* _PAGE TEXT_
··········

Gawen Hamilton

Gawen Hamilton (1698 — 1737[1]), easily confused with the later, more prominent Gavin Hamilton, was a Scottish painter working in London, a member of the Rose and Crown Club, who is known for some 'conversation pieces' depicting clubs of artists. The little that is known of Hamilton is derived mostly from the notebooks of George Vertue, who knew him well and was a fellow member, both of the convivial group that met at the Rose and Crown as well as the Club of Artists depicted by Hamilton in 1735, that met at the King's Arms in New Bond Street and commissioned the portrait by subscription, to aid Hamilton.[2]

Vertue notes that he was born at Hamilton, near Glasgow, was trained by a little-known artist named Wilson, and excelled at groups with numerous small figures, which Vertue compares with William Hogarth, mentioning a group portrait of John Wootton and His Family and a portrait of the Earl and Countess of Strafford and Their Family.

Horace Walpole, who used Vertue's notes, makes no mention of Gawen Hamilton in his Anecdotes of Painting in England.

Notes

  1. ^ Noted in Richard H. Saunders, John Smibert: colonial America's first portrait painter pp44, and note 38.
  2. ^ Whitley, William T., Artists and Their Friends in England 1700-1799 (Medici Society, London) 1928, vol. I pp 68-71.

··········

* _GOAL OF THE EXERCISE_
Extract the full text on Gawen Hamilton, reproducing it word for word.

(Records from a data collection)
··········

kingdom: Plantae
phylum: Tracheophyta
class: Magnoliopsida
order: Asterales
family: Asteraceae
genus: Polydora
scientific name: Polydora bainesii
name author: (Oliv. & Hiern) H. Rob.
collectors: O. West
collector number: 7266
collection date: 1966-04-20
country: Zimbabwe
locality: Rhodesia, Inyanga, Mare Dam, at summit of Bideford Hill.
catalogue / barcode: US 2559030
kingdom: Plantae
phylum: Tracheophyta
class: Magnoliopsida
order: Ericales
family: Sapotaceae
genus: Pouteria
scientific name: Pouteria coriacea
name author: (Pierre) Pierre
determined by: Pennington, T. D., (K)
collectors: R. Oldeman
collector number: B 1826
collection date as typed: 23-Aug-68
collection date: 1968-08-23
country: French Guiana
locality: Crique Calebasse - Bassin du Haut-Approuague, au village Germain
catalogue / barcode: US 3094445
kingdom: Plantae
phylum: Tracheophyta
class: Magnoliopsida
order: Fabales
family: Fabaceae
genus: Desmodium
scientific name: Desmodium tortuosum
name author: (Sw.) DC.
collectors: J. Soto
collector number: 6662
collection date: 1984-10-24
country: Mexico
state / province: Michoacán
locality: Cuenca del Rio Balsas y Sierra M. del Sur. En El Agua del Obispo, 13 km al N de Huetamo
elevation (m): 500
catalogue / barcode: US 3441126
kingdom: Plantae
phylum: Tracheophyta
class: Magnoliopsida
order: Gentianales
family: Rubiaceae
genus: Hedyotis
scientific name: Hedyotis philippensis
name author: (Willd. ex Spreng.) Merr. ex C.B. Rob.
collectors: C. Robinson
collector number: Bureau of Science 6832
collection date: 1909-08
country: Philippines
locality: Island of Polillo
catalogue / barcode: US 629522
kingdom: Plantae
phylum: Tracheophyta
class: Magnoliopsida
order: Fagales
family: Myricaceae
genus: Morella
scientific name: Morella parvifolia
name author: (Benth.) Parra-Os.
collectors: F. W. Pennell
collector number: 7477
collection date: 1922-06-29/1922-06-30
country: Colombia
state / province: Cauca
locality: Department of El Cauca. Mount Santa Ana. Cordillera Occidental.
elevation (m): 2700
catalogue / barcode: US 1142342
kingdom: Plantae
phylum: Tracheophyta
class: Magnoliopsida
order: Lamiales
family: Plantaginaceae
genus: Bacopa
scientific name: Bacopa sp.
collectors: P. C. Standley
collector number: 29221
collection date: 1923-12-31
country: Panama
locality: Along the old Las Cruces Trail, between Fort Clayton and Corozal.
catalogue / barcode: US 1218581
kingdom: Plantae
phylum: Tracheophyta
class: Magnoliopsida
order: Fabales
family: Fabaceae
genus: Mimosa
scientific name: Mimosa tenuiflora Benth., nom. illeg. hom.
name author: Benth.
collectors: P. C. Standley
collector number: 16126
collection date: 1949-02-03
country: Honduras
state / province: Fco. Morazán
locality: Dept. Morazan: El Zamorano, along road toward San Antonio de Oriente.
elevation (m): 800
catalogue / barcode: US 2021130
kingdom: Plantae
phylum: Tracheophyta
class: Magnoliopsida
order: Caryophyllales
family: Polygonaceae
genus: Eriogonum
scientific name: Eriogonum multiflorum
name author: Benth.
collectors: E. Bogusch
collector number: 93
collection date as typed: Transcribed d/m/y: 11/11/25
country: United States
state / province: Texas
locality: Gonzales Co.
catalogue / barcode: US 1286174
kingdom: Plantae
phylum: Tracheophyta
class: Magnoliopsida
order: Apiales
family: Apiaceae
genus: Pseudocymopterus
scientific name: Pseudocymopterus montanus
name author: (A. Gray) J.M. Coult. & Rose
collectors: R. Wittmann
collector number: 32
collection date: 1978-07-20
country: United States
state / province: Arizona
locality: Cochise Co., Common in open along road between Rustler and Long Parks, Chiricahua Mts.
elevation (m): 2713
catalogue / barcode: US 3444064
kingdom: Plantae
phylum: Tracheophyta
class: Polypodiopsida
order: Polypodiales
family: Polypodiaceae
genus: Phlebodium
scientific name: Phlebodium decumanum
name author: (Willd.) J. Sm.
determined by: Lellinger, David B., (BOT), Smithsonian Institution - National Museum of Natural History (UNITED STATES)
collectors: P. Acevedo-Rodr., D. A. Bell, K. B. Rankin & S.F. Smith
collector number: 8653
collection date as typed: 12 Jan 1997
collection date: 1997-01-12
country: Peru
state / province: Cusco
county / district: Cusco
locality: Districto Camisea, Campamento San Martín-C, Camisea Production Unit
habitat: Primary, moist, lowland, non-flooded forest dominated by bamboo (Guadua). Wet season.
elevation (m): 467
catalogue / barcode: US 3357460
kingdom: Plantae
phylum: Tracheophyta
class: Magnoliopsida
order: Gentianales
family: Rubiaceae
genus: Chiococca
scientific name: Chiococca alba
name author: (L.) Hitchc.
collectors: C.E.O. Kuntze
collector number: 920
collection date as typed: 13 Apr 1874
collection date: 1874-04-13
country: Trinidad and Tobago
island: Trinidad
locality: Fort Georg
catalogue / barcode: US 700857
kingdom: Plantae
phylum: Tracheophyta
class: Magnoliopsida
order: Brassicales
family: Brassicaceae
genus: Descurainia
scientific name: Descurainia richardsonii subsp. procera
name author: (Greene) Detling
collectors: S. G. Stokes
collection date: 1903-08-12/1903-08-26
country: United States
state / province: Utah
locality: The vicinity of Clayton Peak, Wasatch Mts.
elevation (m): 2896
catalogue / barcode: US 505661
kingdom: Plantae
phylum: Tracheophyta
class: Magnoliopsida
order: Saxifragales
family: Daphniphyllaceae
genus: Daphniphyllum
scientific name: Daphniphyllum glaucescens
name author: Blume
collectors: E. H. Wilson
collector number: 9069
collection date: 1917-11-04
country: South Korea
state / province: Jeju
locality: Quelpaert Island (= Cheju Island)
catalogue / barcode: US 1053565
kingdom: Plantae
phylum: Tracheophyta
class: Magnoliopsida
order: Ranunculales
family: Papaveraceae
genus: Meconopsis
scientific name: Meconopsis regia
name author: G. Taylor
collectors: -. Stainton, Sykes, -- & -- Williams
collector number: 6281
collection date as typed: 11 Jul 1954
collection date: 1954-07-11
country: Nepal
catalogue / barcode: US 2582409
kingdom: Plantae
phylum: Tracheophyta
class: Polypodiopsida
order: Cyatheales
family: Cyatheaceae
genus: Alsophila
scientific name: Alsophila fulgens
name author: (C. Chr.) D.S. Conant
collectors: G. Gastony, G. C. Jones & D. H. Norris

··········

* _EXERCISE SOLUTION_
Gawen Hamilton

Gawen Hamilton (1698 — 1737[1]), easily confused with the later, more prominent Gavin Hamilton, was a Scottish painter working in London, a member of the Rose and Crown Club, who is known for some 'conversation pieces' depicting clubs of artists. The little that is known of Hamilton is derived mostly from the notebooks of George Vertue, who knew him well and was a fellow member, both of the convivial group that met at the Rose and Crown as well as the Club of Artists depicted by Hamilton in 1735, that met at the King's Arms in New Bond Street and commissioned the portrait by subscription, to aid Hamilton.[2]

Vertue notes that he was born at Hamilton, near Glasgow, was trained by a little-known artist named Wilson, and excelled at groups with numerous small figures, which Vertue compares with William Hogarth, mentioning a group portrait of John Wootton and His Family and a portrait of the Earl and Countess of Strafford and Their Family.

Horace Walpole, who used Vertue's notes, makes no mention of Gawen Hamilton in his Anecdotes of Painting in England.

Notes

  1. ^ Noted in Richard H. Saunders, John Smibert: colonial America's first portrait painter pp44, and note 38.
  2. ^ Whitley, William T., Artists and Their Friends in England 1700-1799 (Medici Society, London) 1928, vol. I pp 68-71.